- **Source passage**
+-------+
The parameter estimation using Gibbs sampling and the EM algorithm described in the previous sections can be divided into parallel subtasks. We consider Message Passing Interface (MPI) for implementation as it is more suitable for parallelizing iterative algorithms than MapReduce. Since standard MPI implementations (MPICH2) cannot be directly ported to our system, we implemented our own system by modifying MPICH2 [10].

8.3.4.1 Parallel Gibbs Sampling

We distribute the computation among machines based on community IDs. Thus, each machine i only deals with a specified subset of communities $c_i,$ and is aware of all users u and all descriptions d. We then perform Gibbs sampling simultaneously on each machine independently and update local counts. Afterward, each machine reduces the local difference ($C_{m_ik}^{UZ}-C_{mk}^{UZ}, C_{n_ik}^{DZ}-C_{nk}^{DZ}$) to a specified root, then the root broadcasts the global difference (sum of all local differences) to other machines to update global counts ($C_{mk}^{UZ}\; \hbox{and}\; C_{nk}^{DZ}$) [11]. This is an MPI_AllReduce operation in MPI. We summarize the process in Fig. 8.2.

8.3.4.2 Parallel EM Algorithm

The parallel EM algorithm can be applied in a similar fashion. We describe the procedure below and summarize the process in Fig. 8.3.
+-------+
- **Provided material**
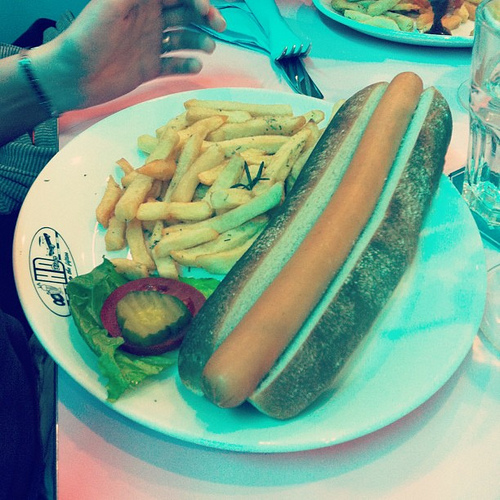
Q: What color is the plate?
A: White.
+-------+
- **Task to carry out**
Could you continue the passage above on parallelizing Gibbs sampling and the EM algorithm with MPI, picking up right after its final sentence?

- **Answer below**
E-step: each machine i computes the $P(z|c_i, u, d)$ values, the posterior probability of the latent variables $z$ given communities $c_i,$ users u and descriptions d, using the current values of the parameters $P(z|c_i), \; P(u|z)\; \hbox{and}\; P(d|z).$ As this posterior computation can be performed locally, we avoid the need for communications between machines in the E-step.
M-step: each machine i computes the local parameters $P(z|c_i), \; P(u_i|z)\; \hbox{and}\; P(d_i|z)$ using the previously calculated values $P(z|c_i, u, d).$ After that, each machine reduces the local parameters ($P(u_i|z), \; P(d_i|z)$) to a specified root, and the root broadcasts the global parameters to other machines. This is done through a MPI_AllReduce operation in MPI.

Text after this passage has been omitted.